For his part, Carey says that this type of enterprise-wide implementation requires broad management buy-in not just for the solution itself but also for the way in which the solution will be deployed. Sybase's implementation team initially envisioned a passive management role in the system, with division managers and controllers auditing a certain percentage of expense reports and managing by exception based on alerts. But after the implementation began, it turned out that some division-level managers wanted to have the flexibility to audit all reports. The implementation team was able to accommodate these managers, but doing so required recrafting a standard company-wide practice and reselling the deployment to management, causing a delay in rolling out the solution. "So if I had to do it over again," concludes Carey, "I would go back to the executive leadership team and map out for them how exactly we were going to deploy it."
The Future of T&E
In the wake of the September 11 terrorist attacks, travel industry experts were uncertain about the long-term impact that those events would have on business travel. For example, in a poll conducted in mid-September by the National Business Travel association, 58 percent of corporate travel managers said their companies were planning to reduce travel, but some of that travel reduction appeared to be the result of prior cost-cutting measures.

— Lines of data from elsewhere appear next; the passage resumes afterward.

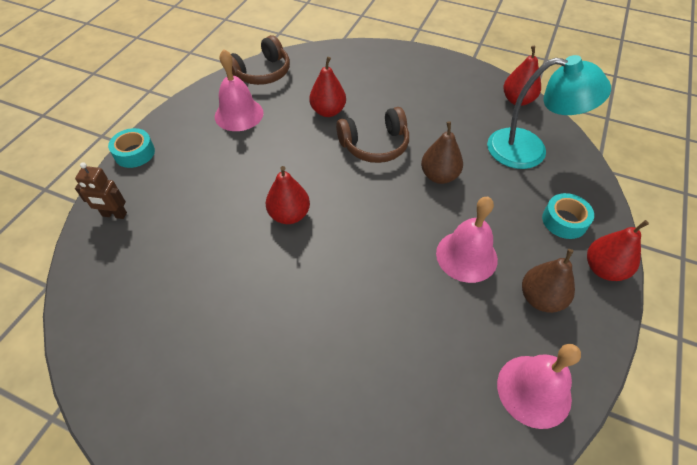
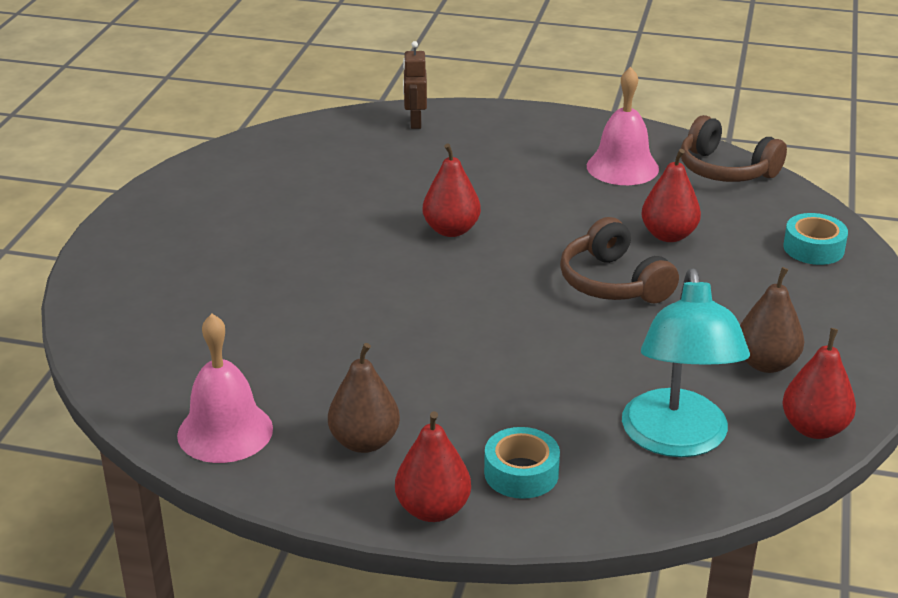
camera: 80 degrees right, 20 degrees down
(134, 153) = (515, 113): turquoise tape -> turquoise tape (813, 248)
(439, 176) = (572, 345): brown pear -> brown pear (766, 363)
(466, 256) = (422, 375): pink bell -> none

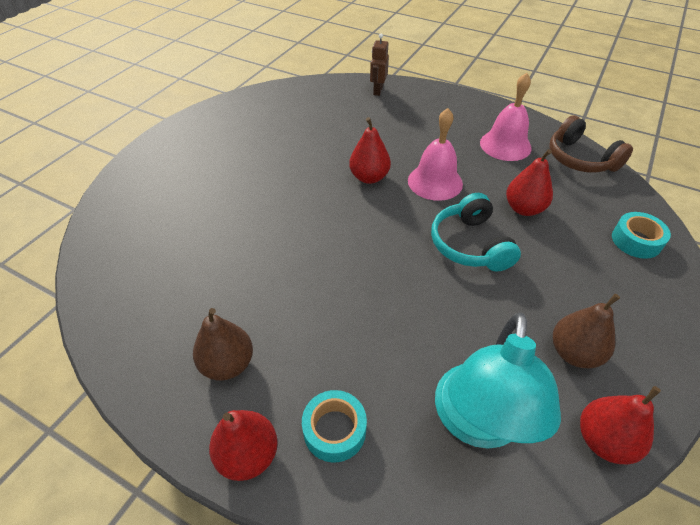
camera: 15 degrees right, 15 degrees up
(225, 431) = (135, 329): pink bell -> pink bell (435, 182)
(613, 283) = (470, 245): brown headphones -> turquoise headphones

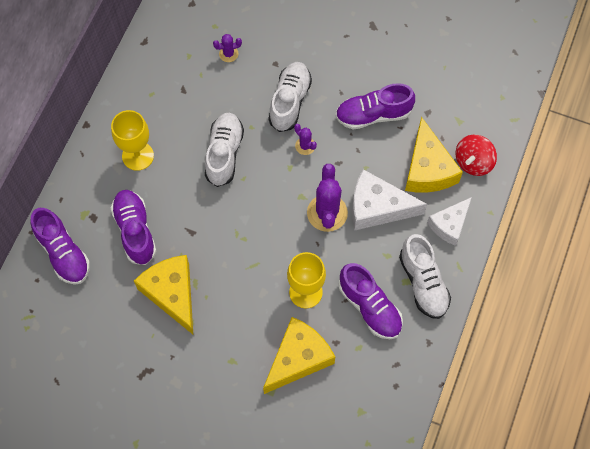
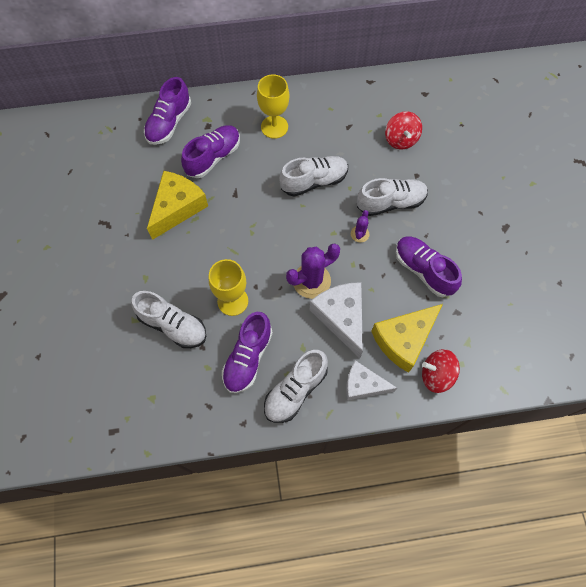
camera: 60 degrees right, 0 degrees up
(228, 54) = (401, 139): purple cactus -> red spinning top
(298, 358) = (173, 325): yellow cheese -> white shoe

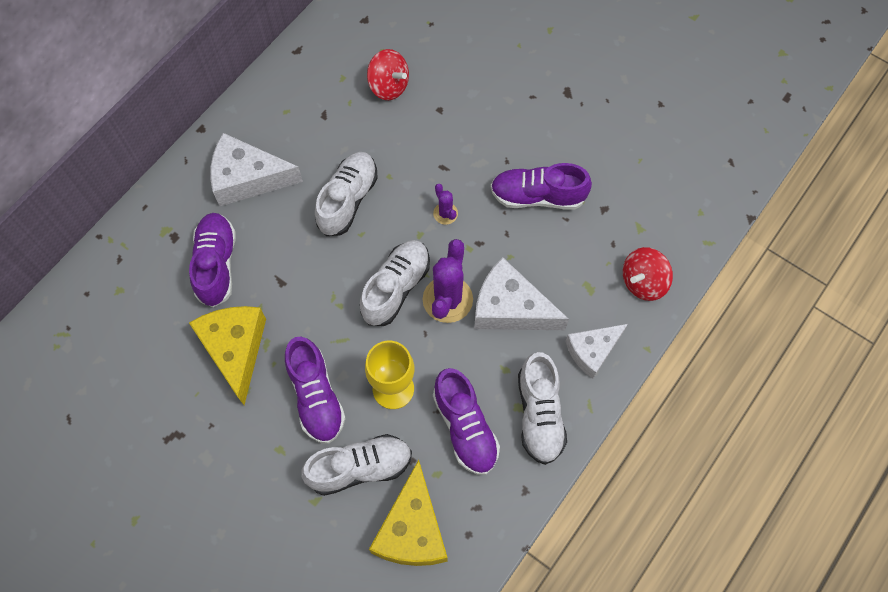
camera: 45 degrees left, 0 degrees up
(169, 123) = (126, 269): purple shoe -> purple shoe (316, 397)
(274, 127) = (248, 178): yellow goblet -> white cheese
(390, 203) = (443, 157): white shoe -> white shoe (396, 288)
(404, 339) = (585, 276): yellow cheese -> yellow cheese (412, 529)

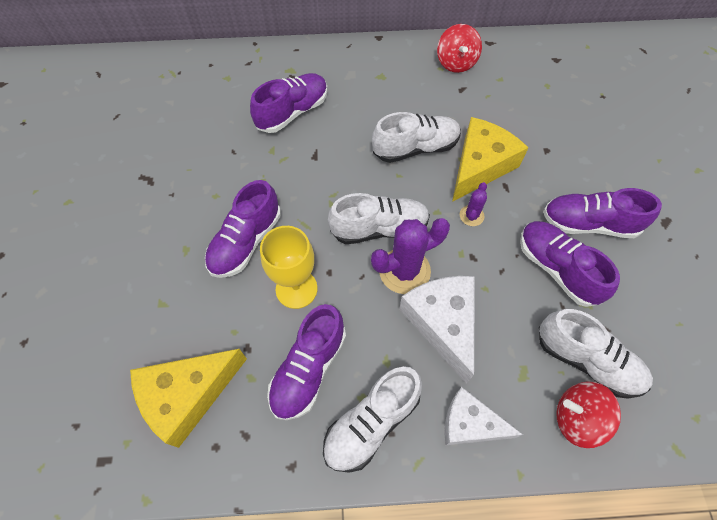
camera: 50 degrees right, 5 degrees down
(235, 349) = (240, 167): yellow cheese -> yellow cheese (480, 166)
(248, 178) = (371, 84): white cheese -> none
(360, 468) = (212, 315): white shoe -> white shoe (586, 360)
(389, 86) = (526, 108): red spinning top -> red spinning top (456, 63)
(524, 142) = (589, 224): none -> purple shoe

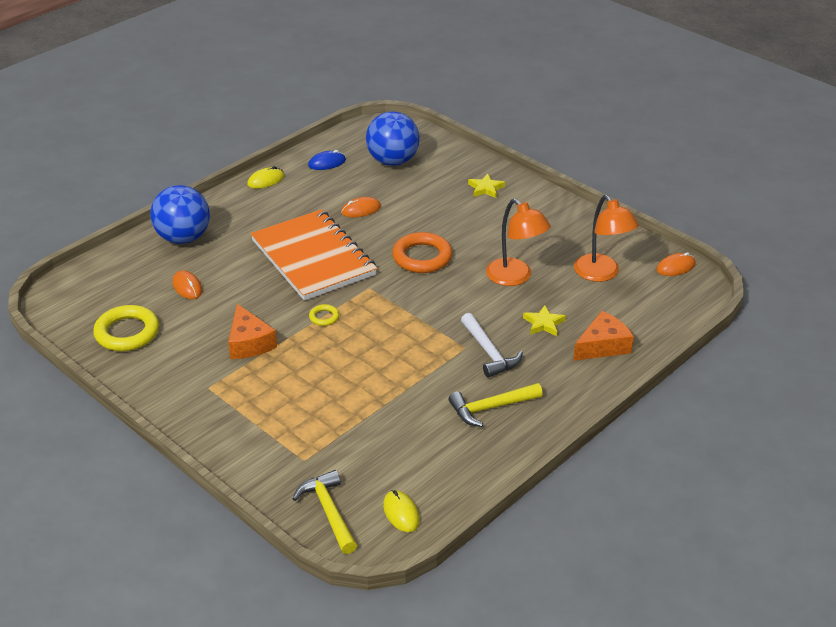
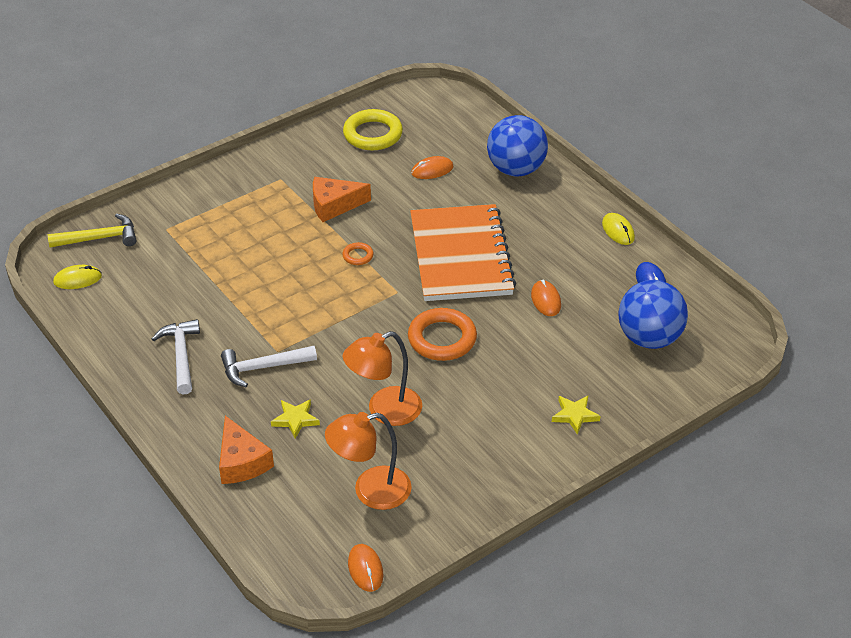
camera: 100 degrees right, 5 degrees up
(313, 258) = (460, 256): orange notebook -> orange notebook turned 75 degrees counterclockwise
(324, 317) = (358, 256): yellow ring -> orange ring
(491, 408) = (181, 356): yellow hammer -> white hammer

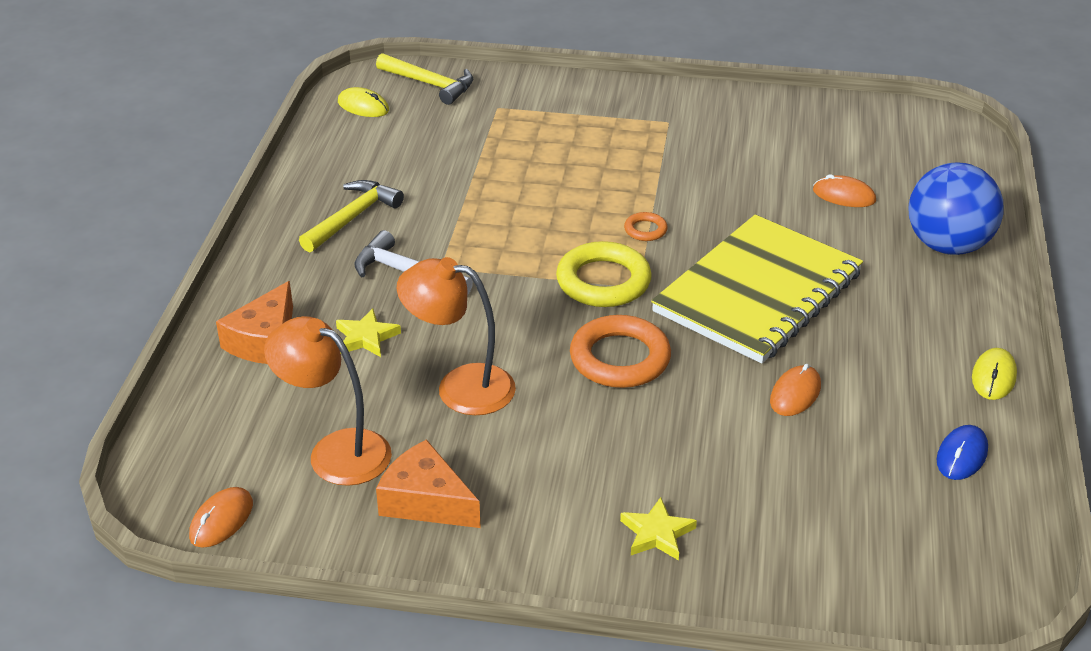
camera: 45 degrees right, 5 degrees down
(181, 356) = (352, 218): white hammer -> yellow hammer
(334, 205) = (688, 172): orange cheese -> orange cheese (426, 501)
(373, 134) = (824, 130): yellow ring -> yellow ring (603, 281)
(460, 256) = (757, 292): orange notebook -> yellow notebook
(649, 338) = (871, 515): blue ball -> none

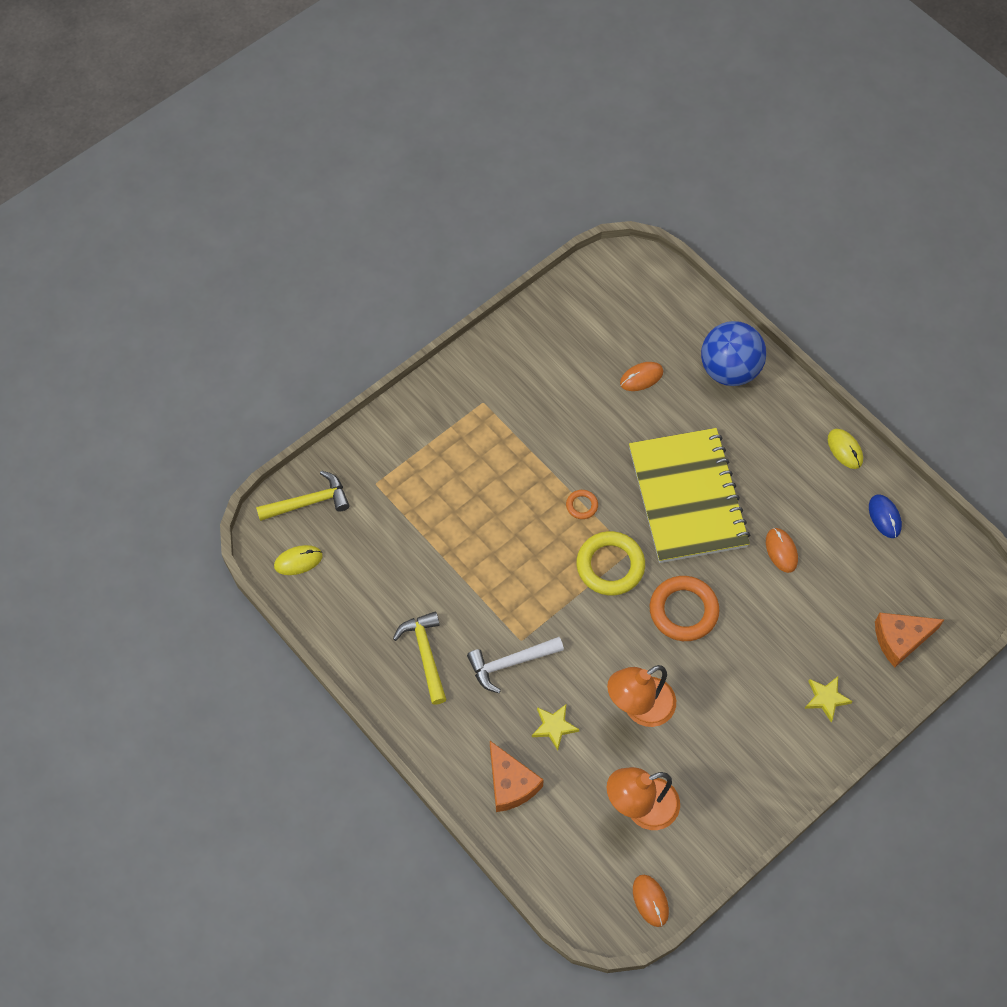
camera: 50 degrees left, 25 degrees up
(426, 501) = (717, 789): orange cheese -> orange cheese (900, 639)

Reflecting on the future of business travel, Gillespie, of Travel Analytics, says that he conducted an informal survey among the top thousand travelers at five major corporations. Half of these road warriors' trips were for internal business purposes rather than customer-related. Furthermore, when asked what percentage of all their trips in the previous 12 months had been of little or no value to themselves and their companies, the travelers responded with estimates ranging from 15 percent to 20 percent. With $185 billion spent on corporate travel every year in the United States alone, the potential for savings reaches into the billions of dollars, provided that companies have the right tools that will allow them to be more strategic about their T&E spend. Clearly the solution providers in this segment are hoping to convince Corporate America that their applications will let companies do just that.